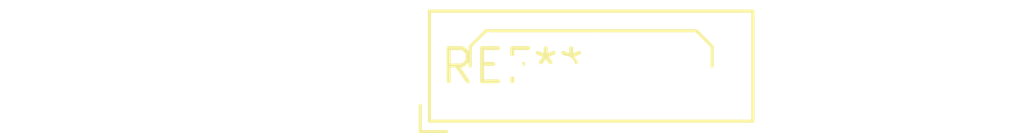
<source format=kicad_pcb>
(kicad_pcb (version 20240108) (generator pcbnew)

  (general
    (thickness 1.6)
  )

  (paper "A4")
  (layers
    (0 "F.Cu" signal)
    (31 "B.Cu" signal)
    (32 "B.Adhes" user "B.Adhesive")
    (33 "F.Adhes" user "F.Adhesive")
    (34 "B.Paste" user)
    (35 "F.Paste" user)
    (36 "B.SilkS" user "B.Silkscreen")
    (37 "F.SilkS" user "F.Silkscreen")
    (38 "B.Mask" user)
    (39 "F.Mask" user)
    (40 "Dwgs.User" user "User.Drawings")
    (41 "Cmts.User" user "User.Comments")
    (42 "Eco1.User" user "User.Eco1")
    (43 "Eco2.User" user "User.Eco2")
    (44 "Edge.Cuts" user)
    (45 "Margin" user)
    (46 "B.CrtYd" user "B.Courtyard")
    (47 "F.CrtYd" user "F.Courtyard")
    (48 "B.Fab" user)
    (49 "F.Fab" user)
    (50 "User.1" user)
    (51 "User.2" user)
    (52 "User.3" user)
    (53 "User.4" user)
    (54 "User.5" user)
    (55 "User.6" user)
    (56 "User.7" user)
    (57 "User.8" user)
    (58 "User.9" user)
  )

  (setup
    (pad_to_mask_clearance 0)
    (pcbplotparams
      (layerselection 0x00010fc_ffffffff)
      (plot_on_all_layers_selection 0x0000000_00000000)
      (disableapertmacros false)
      (usegerberextensions false)
      (usegerberattributes false)
      (usegerberadvancedattributes false)
      (creategerberjobfile false)
      (dashed_line_dash_ratio 12.000000)
      (dashed_line_gap_ratio 3.000000)
      (svgprecision 4)
      (plotframeref false)
      (viasonmask false)
      (mode 1)
      (useauxorigin false)
      (hpglpennumber 1)
      (hpglpenspeed 20)
      (hpglpendiameter 15.000000)
      (dxfpolygonmode false)
      (dxfimperialunits false)
      (dxfusepcbnewfont false)
      (psnegative false)
      (psa4output false)
      (plotreference false)
      (plotvalue false)
      (plotinvisibletext false)
      (sketchpadsonfab false)
      (subtractmaskfromsilk false)
      (outputformat 1)
      (mirror false)
      (drillshape 1)
      (scaleselection 1)
      (outputdirectory "")
    )
  )

  (net 0 "")

  (footprint "Harwin_LTek-Male_04_P2.00mm_Vertical" (layer "F.Cu") (at 0 0))

)

</source>
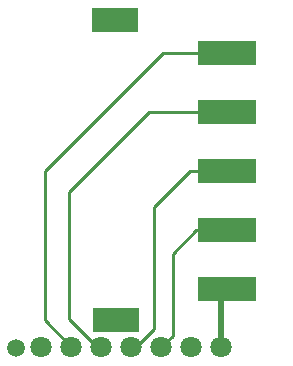
<source format=gbr>
G04 DipTrace 3.3.1.3*
G04 Bottom.gbr*
%MOMM*%
G04 #@! TF.FileFunction,Copper,L2,Bot*
G04 #@! TF.Part,Single*
G04 #@! TA.AperFunction,Conductor*
%ADD10C,0.25*%
%ADD14C,0.5*%
G04 #@! TA.AperFunction,ComponentPad*
%ADD15C,1.8*%
%ADD16C,1.5*%
%ADD17R,4.0X2.0*%
%ADD19R,5.0X2.0*%
%FSLAX35Y35*%
G04*
G71*
G90*
G75*
G01*
G04 Bottom*
%LPD*%
X2105077Y133333D2*
D14*
Y621957D1*
X2153473D1*
X1597077Y133333D2*
D10*
X1690820Y227080D1*
Y921553D1*
X1891223Y1121957D1*
X2153473D1*
X1343077Y133333D2*
X1382350D1*
X1534567Y285550D1*
Y1313753D1*
X1842770Y1621957D1*
X2153473D1*
X1089077Y133333D2*
X1049310D1*
X815240Y367403D1*
Y1442877D1*
X1494320Y2121957D1*
X2153473D1*
X835077Y133333D2*
X612120Y356290D1*
Y1619880D1*
X1614197Y2621957D1*
X2153473D1*
D15*
X2105077Y133333D3*
X1851077D3*
X1597077D3*
X1343077D3*
X1089077D3*
X835077D3*
X581077D3*
D16*
X364217Y122473D3*
D17*
X1210267Y356890D3*
X1200267Y2896890D3*
D19*
X2153473Y2621957D3*
Y2121957D3*
Y1621957D3*
Y1121957D3*
Y621957D3*
G36*
X2403473Y1641977D2*
D1*
Y1631857D1*
D1*
Y1641977D1*
G37*
M02*

</source>
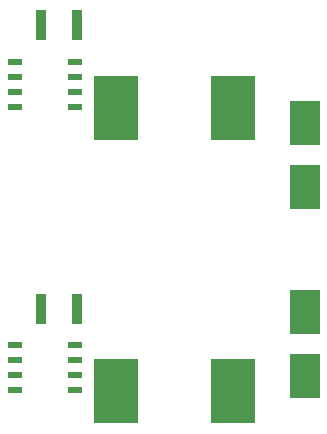
<source format=gtp>
G04*
G04 #@! TF.GenerationSoftware,Altium Limited,Altium Designer,21.1.1 (26)*
G04*
G04 Layer_Color=8421504*
%FSLAX44Y44*%
%MOMM*%
G71*
G04*
G04 #@! TF.SameCoordinates,2B608519-D33F-45DA-9D82-168DE6A03E0F*
G04*
G04*
G04 #@! TF.FilePolarity,Positive*
G04*
G01*
G75*
%ADD13R,3.8500X5.5000*%
%ADD14R,1.1940X0.5590*%
%ADD15R,0.9000X2.5000*%
%ADD16R,2.5500X3.7500*%
D13*
X220250Y370000D02*
D03*
X319750D02*
D03*
X319750Y130000D02*
D03*
X220250D02*
D03*
D14*
X134730Y169050D02*
D03*
Y156350D02*
D03*
Y143650D02*
D03*
Y130950D02*
D03*
X185270Y169050D02*
D03*
Y156350D02*
D03*
Y143650D02*
D03*
Y130950D02*
D03*
X134730Y409050D02*
D03*
Y396350D02*
D03*
Y383650D02*
D03*
Y370950D02*
D03*
X185270Y409050D02*
D03*
Y396350D02*
D03*
Y383650D02*
D03*
Y370950D02*
D03*
D15*
X187500Y200000D02*
D03*
X156500D02*
D03*
Y440000D02*
D03*
X187500D02*
D03*
D16*
X380000Y197000D02*
D03*
Y143000D02*
D03*
Y303000D02*
D03*
Y357000D02*
D03*
M02*

</source>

======

• **TRY IT**
The result should consist solely of the lines from the one that contains "X220250D02*" to the last line of the records above, reproduced exactly.

• **OUTPUT FOR THIS EXERCISE**
X220250D02*
D03*
D14*
X134730Y169050D02*
D03*
Y156350D02*
D03*
Y143650D02*
D03*
Y130950D02*
D03*
X185270Y169050D02*
D03*
Y156350D02*
D03*
Y143650D02*
D03*
Y130950D02*
D03*
X134730Y409050D02*
D03*
Y396350D02*
D03*
Y383650D02*
D03*
Y370950D02*
D03*
X185270Y409050D02*
D03*
Y396350D02*
D03*
Y383650D02*
D03*
Y370950D02*
D03*
D15*
X187500Y200000D02*
D03*
X156500D02*
D03*
Y440000D02*
D03*
X187500D02*
D03*
D16*
X380000Y197000D02*
D03*
Y143000D02*
D03*
Y303000D02*
D03*
Y357000D02*
D03*
M02*

</source>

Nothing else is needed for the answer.